Synthesis and experimental study of norfloxacin labeled with technecium-99m as a potential agent for infection imaging

Introduction: Differentiation between infection and sterile inflammation is one of the most difficult medical problems and is relevant in many clinical situations. Scintigraphy with radiolabeled antibiotics, specially labeled fluoroquinolones, is a promising tool for diagnosing bacterial inflammation. We have attempted to synthesize Tc-99m-norfloxacin and studied its properties in experiment. Methods: In present study we labeled norfloxacin with Tc-99m, determined its radiochemical purity by thin-layer chromatography procedure, compared the bactericidal activity of Tc-99m-norfloxacin and unlabelled norfloxacin by disk diffusion, performed in vitro binding assays and evaluated the feasibility of Tc-99m-norfloxacin to image soft-tissue infections in rat modal of thigh muscle infection. Scintigraphy was performed at 30 min, 90 min and 18 h post injection. Abscess -to-normal-site ratios were calculated.
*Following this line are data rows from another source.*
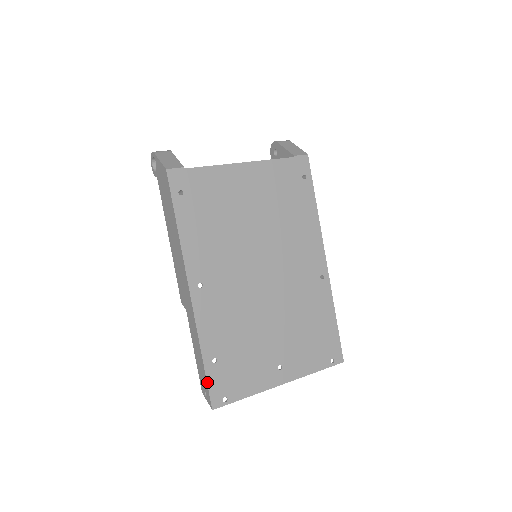
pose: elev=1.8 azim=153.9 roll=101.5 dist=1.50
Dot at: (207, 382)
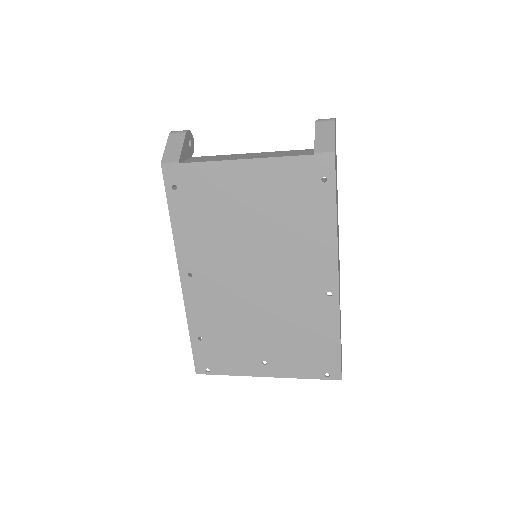
Dot at: (192, 352)
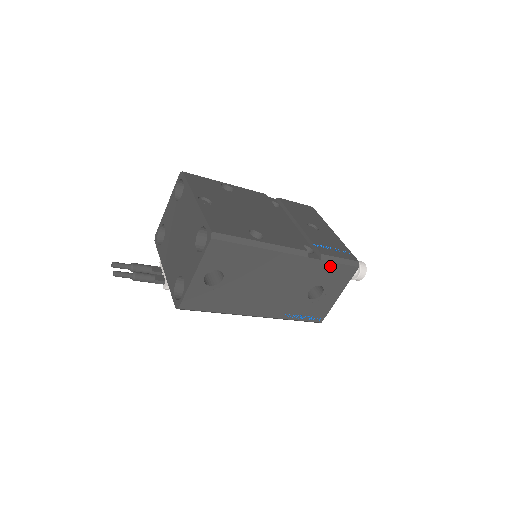
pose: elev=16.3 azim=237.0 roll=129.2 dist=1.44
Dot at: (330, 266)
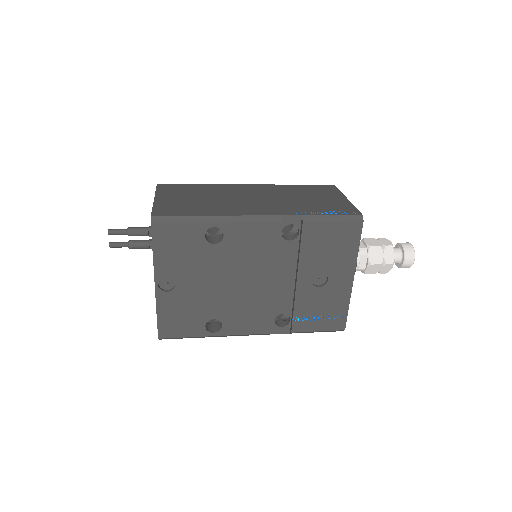
Dot at: occluded
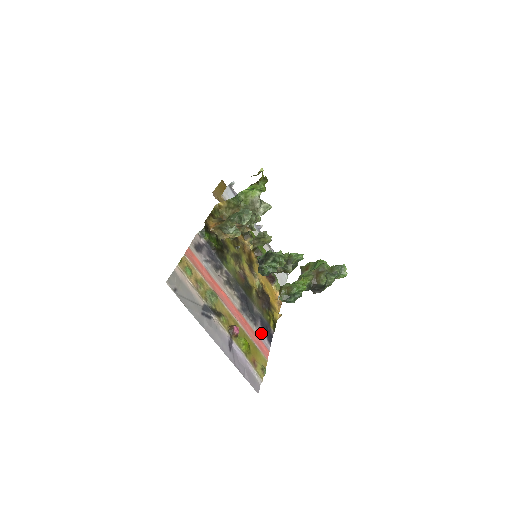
Results: In this study Tc-99m-norfloxacin with high radiochemical purity and low colloid content was synthesized. Disk diffusion method showed that Tc-99m-norfloxacin retains bactericidal properties of unlabelled norfloxacin. In vitro binding studies demonstrated small degree of the tracer binding with S. aureus and ability of Tc-99m-norfloxacin to bind with killed as well as alive bacteria. Uptake of the tracer was clearly visible in infected muscles and not visible in sterile inflammed muscles. Conclusion: The Tc-99m-norfloxacin retains bactericidal properties of unlabelled norfloxacin. The tracer demonstrated small degree of S. aureus binding both with killed as well as alive bacteria. Studies which were performed in vivo in rats with a model of thigh muscle infection showed good ability of the radiopharmaceutical to image the infection.